Dr. Peter Grossman explained the treatment plan for the comedian's second and third-degree burns from a gasoline fire

Jay Leno poses for portrait at BritWeek's Luxury Car Rally Co-Hosted By The Petersen Automotive Museum at Petersen Automotive Museum on November 14, 2021 in Los Angeles, California.
Jay Leno. Photo: Rodin Eckenroth/Getty

Jay Leno is currently recovering at Grossman Burn Center after a gasoline fire left him with "significant" second- and third-degree burns on his face, chest and hand.

The former Tonight Show host, 72, was working on a steam engine underneath a car in his garage on Saturday when a fire began, causing the severe burns.

During a press conference Wednesday, Dr. Peter Grossman — medical director at the Grossman Burn Center who is treating Leno — detailed the comedian's current treatment plan.
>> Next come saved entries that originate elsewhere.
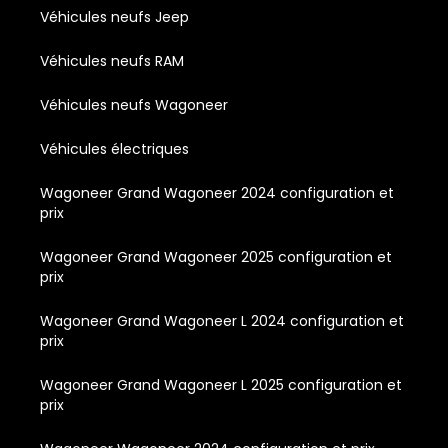
Véhicules neufs Jeep
Véhicules neufs RAM
Véhicules neufs Wagoneer
Véhicules électriques
Wagoneer Grand Wagoneer 2024 configuration et
prix
Wagoneer Grand Wagoneer 2025 configuration et
prix
Wagoneer Grand Wagoneer L 2024 configuration et
prix
Wagoneer Grand Wagoneer L 2025 configuration et
prix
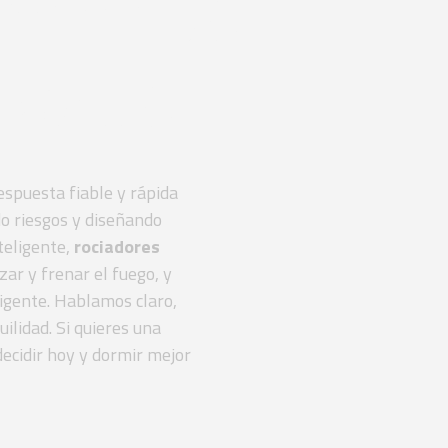
imiento
izado
espuesta fiable y rápida
do riesgos y diseñando
teligente,
rociadores
zar y frenar el fuego, y
igente. Hablamos claro,
ilidad. Si quieres una
decidir hoy y dormir mejor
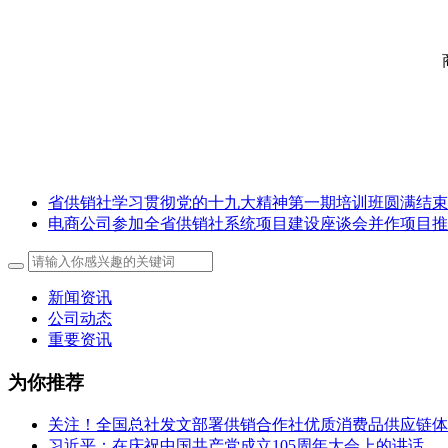
商
2
省供销社学习贯彻党的十九大精神第一期培训班圆满结束
电商公司参加全省供销社系统项目建设座谈会并作项目推
新闻资讯
公司动态
重要资讯
为你推荐
关注！全国总社发文部署供销合作社优质消费品供应链体
习近平：在庆祝中国共产党成立105周年大会上的讲话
He revealed Leno underwent a surgical excision and grafting procedure to his face, his chest and his hands.

The surgery is designed to promote wound healing and reduce the risk of infection by removing unhealthy tissue.

"His burns were in the mid partial to deep partial thickness, which means some areas much of the thickness of the skin was injured," Grossman explained. "In order to expedite healing, you want to remove the unhealthy tissue which serves as a source of inflammation and serves as potential bacteria that gets into the wound."

"Under anesthesia, those are rigorously cleaned and will be called debrided or shaved away and a biological skin substitute was placed on the wounds in order to expedite healing and create a wound healing environment that stimulates the body to progress in a positive direction," he continued. "That's a temporary biological dressing which ultimately will need to be removed and then his wounds will be re-evaluated over the next two days and the determination into what the final moves will be made when we return to the operating room later this week."

In addition to the surgical excision and grafting procedure, Leno has been undergoing "very aggressive" hyperbaric oxygen therapy, Grossman said.

"Hyperbaric oxygen [therapy] is going into an environment where you have 100% oxygen under high pressure. And what that does is increase the oxygenation to the plasma in the blood and so higher oxygen circulates within the body," he explained during the news briefing.

Grossman added, "That helps the healing process, helps stimulate new blood vessel growth in areas that have been traumatized, it decreases the bacteria that normally surrounds the wound and it also decreases the pressure and the swelling inside the tissue."

The doctor noted that burns are progressive and can become deeper due to natural swelling that occurs with an injury, but they are actively working to prevent that.

"By getting a patient into a hyperbaric oxygen tank early, you can hopefully minimize that progression from a second degree burn to a third degree burn and hopefully improve the outcome," Grossman said. "And so, we've been very aggressive with hyperbaric oxygen treatment with Mr. Leno and he's been tolerating that well so that is part of the treatment plan."

While Leno remains in treatment, doctors said he is "in good spirits" and expected to make a full recovery. "Whether they'll be remnants of this injury, it's still too early to tell," Grossman said. "I'd say that his injuries are serious, his condition is good."